• **AIM**
Put each line of the records below into a Markdown table with the columns Row and Line, numbering the rows and skipping blank lines. Leave the pictures out of your answer.

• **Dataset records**
----
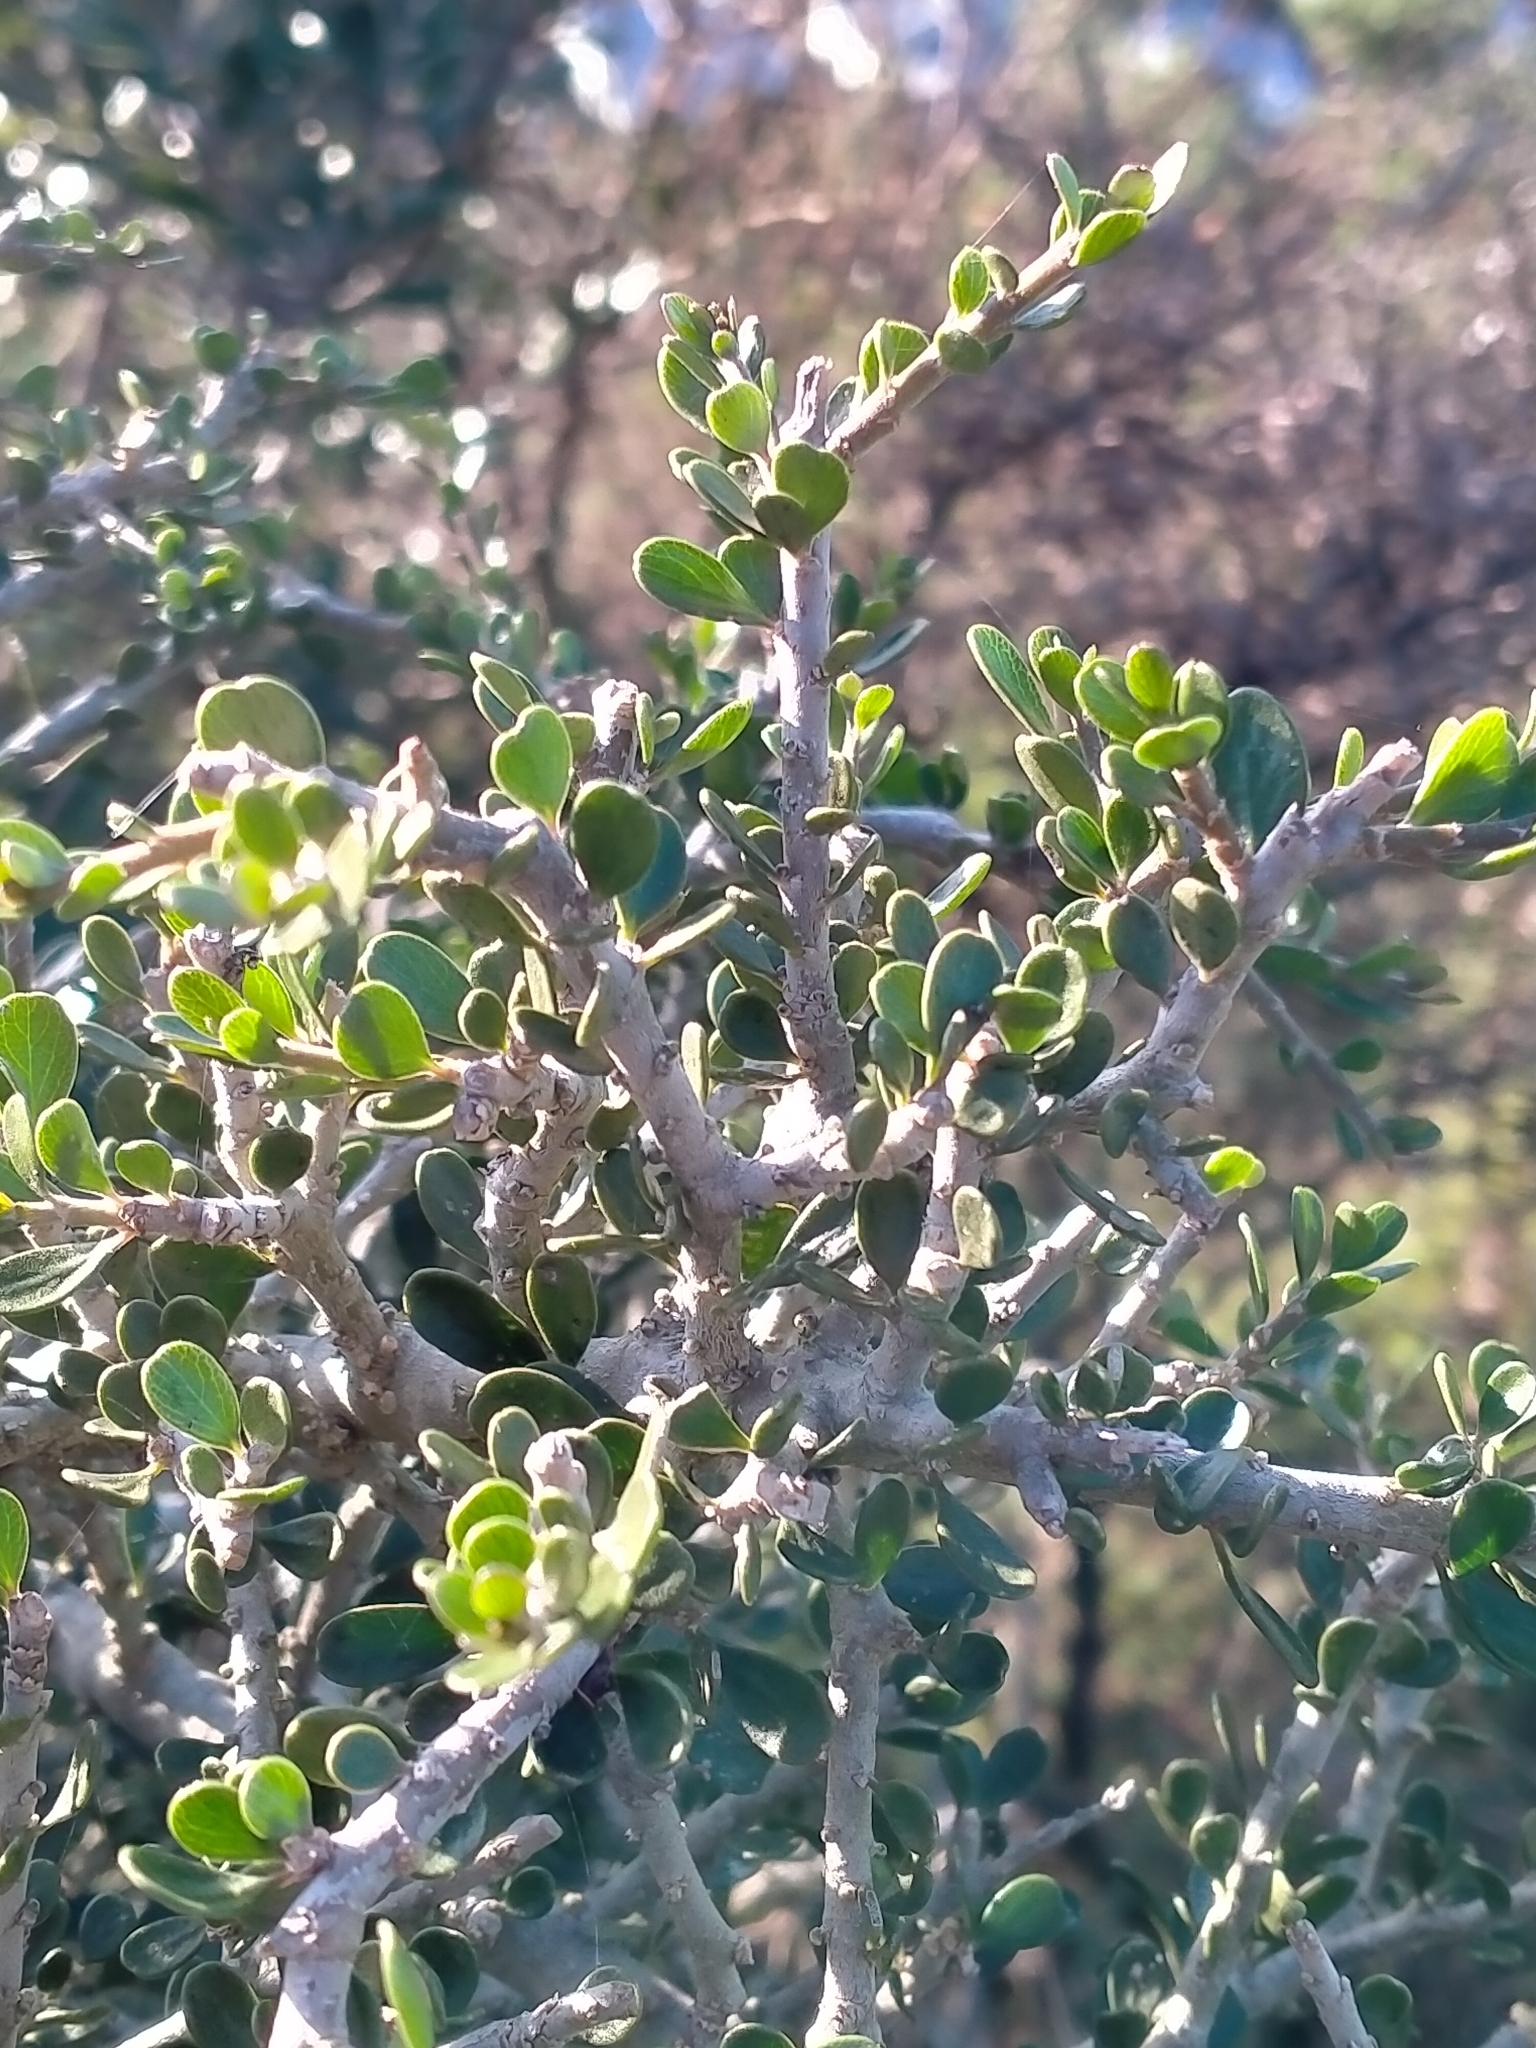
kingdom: Plantae
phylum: Tracheophyta
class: Magnoliopsida
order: Malpighiales
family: Violaceae
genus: Melicytus
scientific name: Melicytus crassifolius
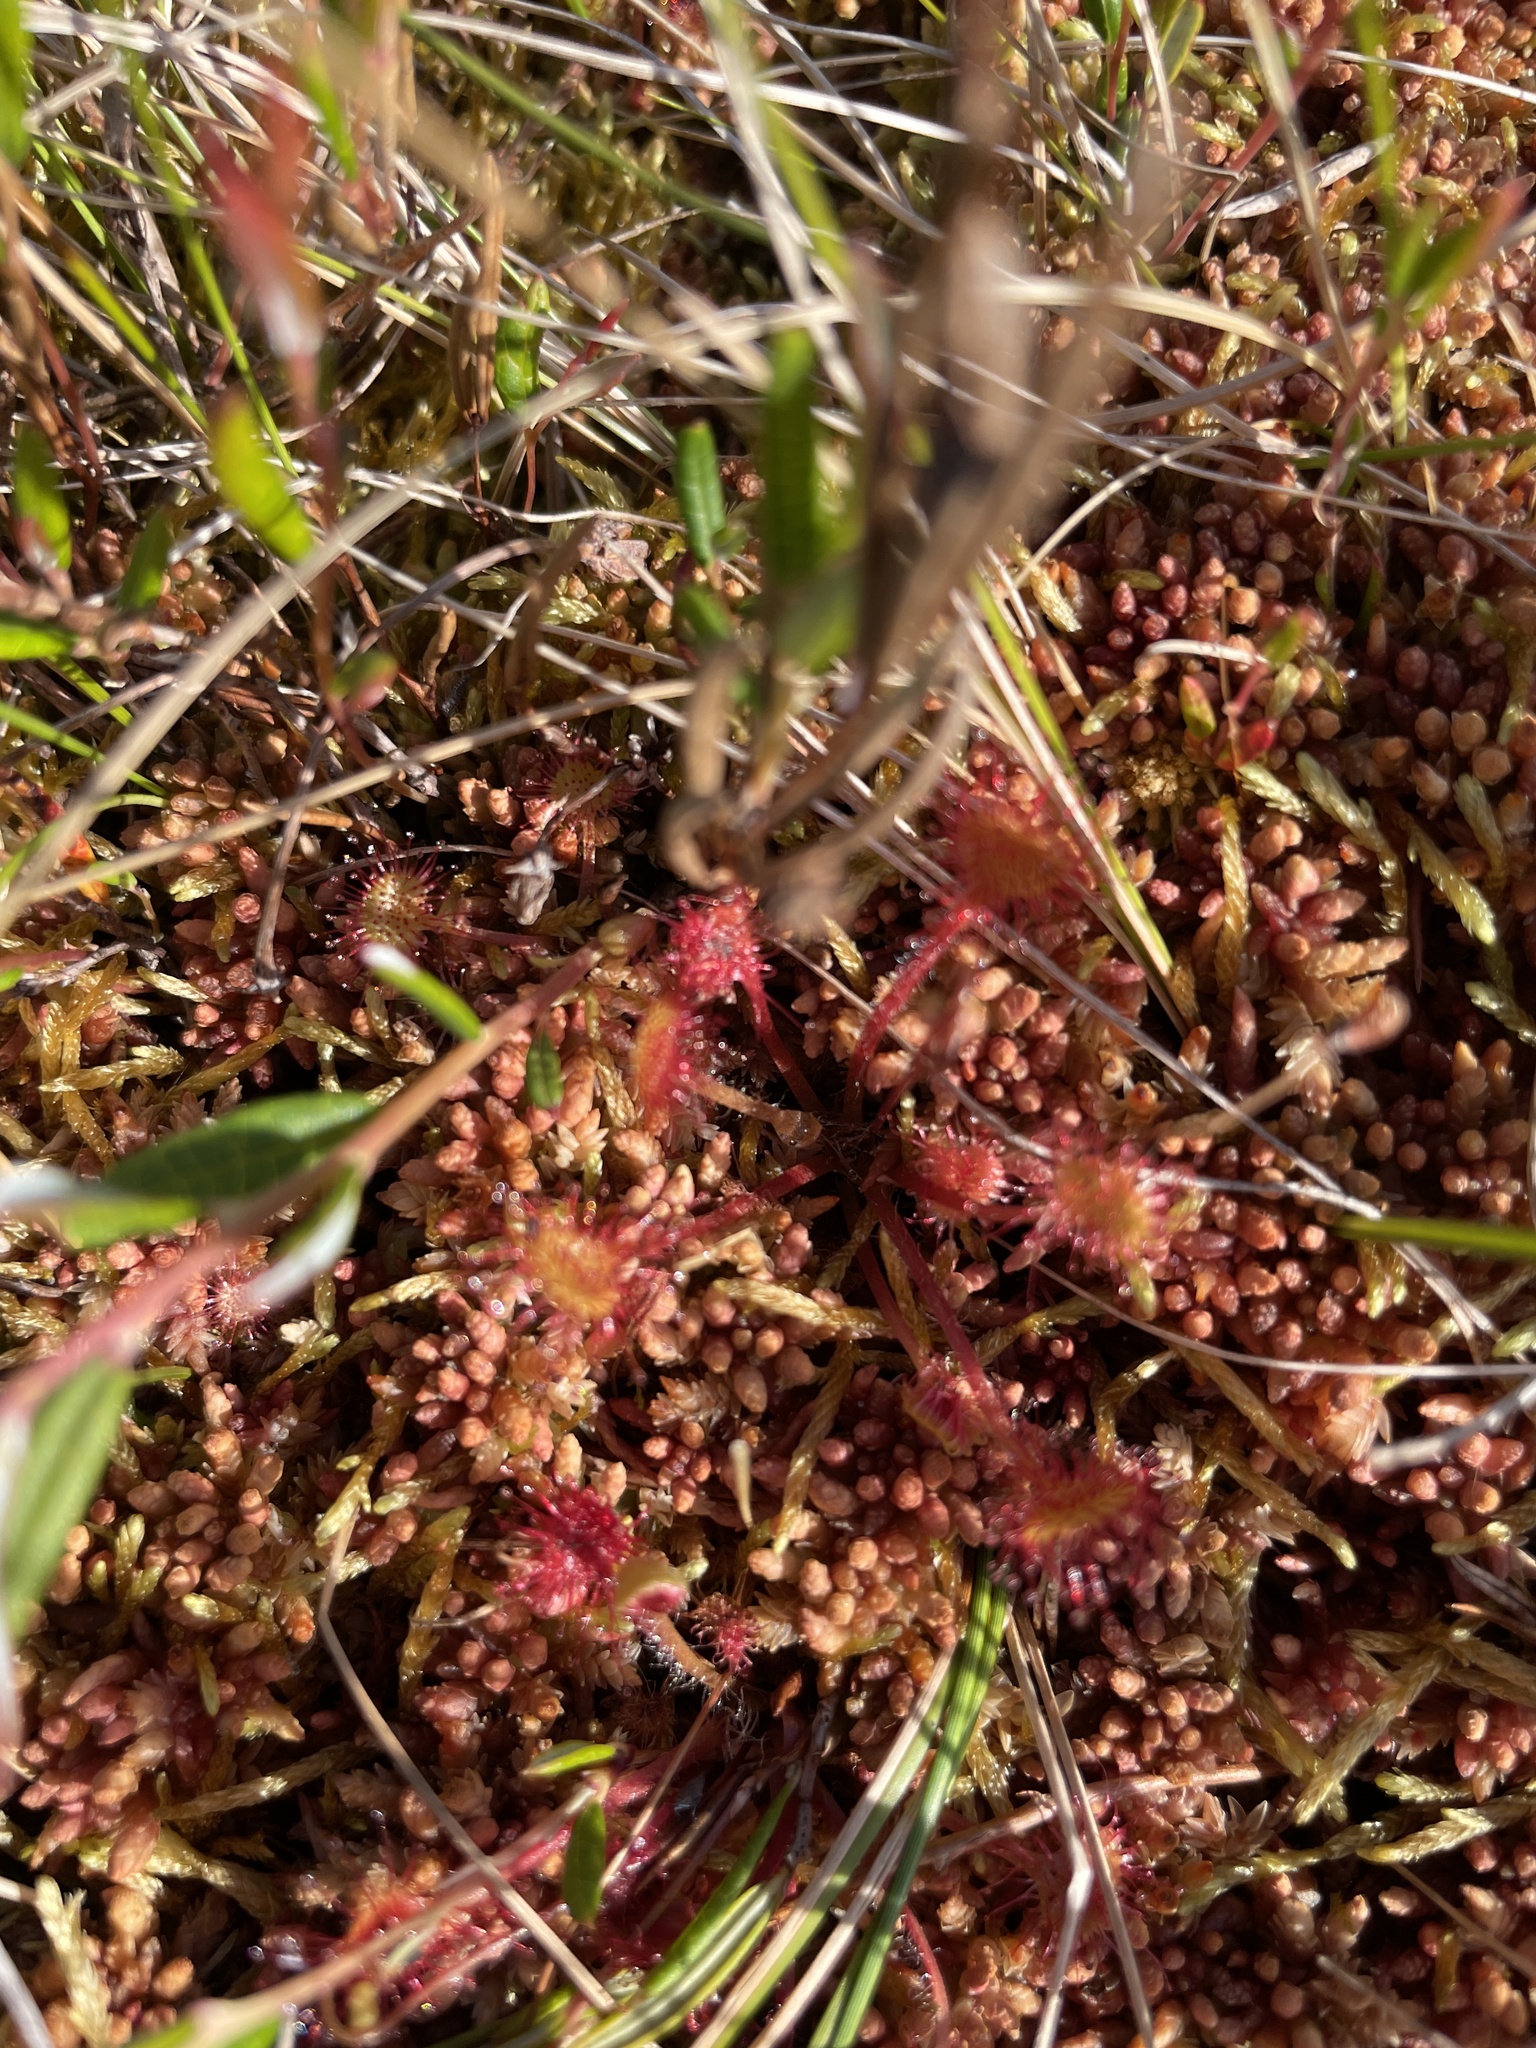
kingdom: Plantae
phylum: Tracheophyta
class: Magnoliopsida
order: Caryophyllales
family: Droseraceae
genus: Drosera
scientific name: Drosera rotundifolia
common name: Round-leaved sundew
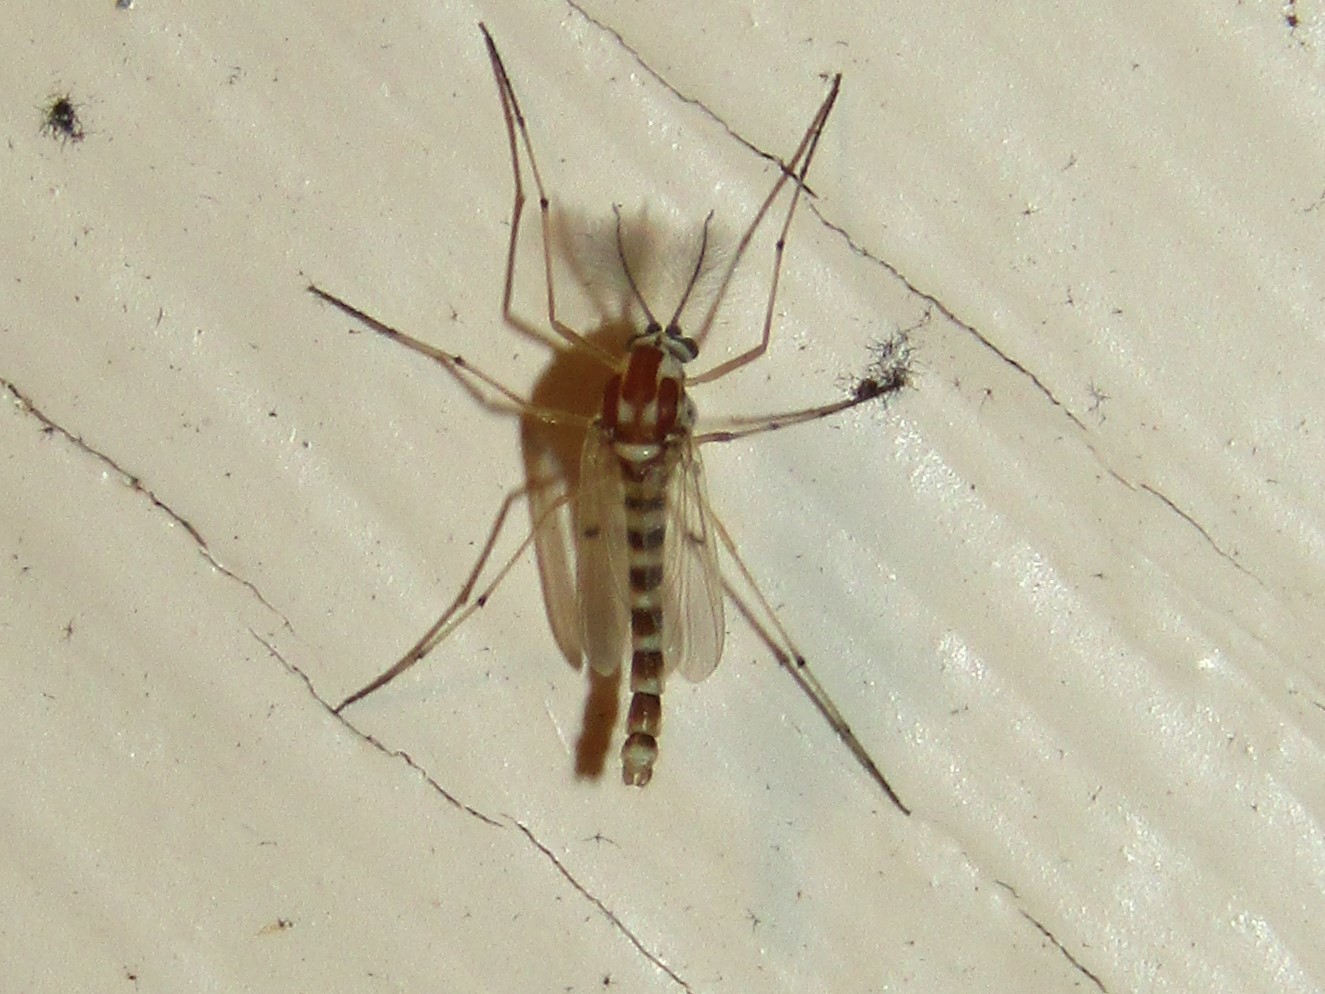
----
• **ANSWER BELOW**
| Row | Line |
|---|---|
| 1 | kingdom: Plantae |
| 2 | phylum: Tracheophyta |
| 3 | class: Magnoliopsida |
| 4 | order: Malpighiales |
| 5 | family: Violaceae |
| 6 | genus: Melicytus |
| 7 | scientific name: Melicytus crassifolius |
| 8 | kingdom: Plantae |
| 9 | phylum: Tracheophyta |
| 10 | class: Magnoliopsida |
| 11 | order: Caryophyllales |
| 12 | family: Droseraceae |
| 13 | genus: Drosera |
| 14 | scientific name: Drosera rotundifolia |
| 15 | common name: Round-leaved sundew |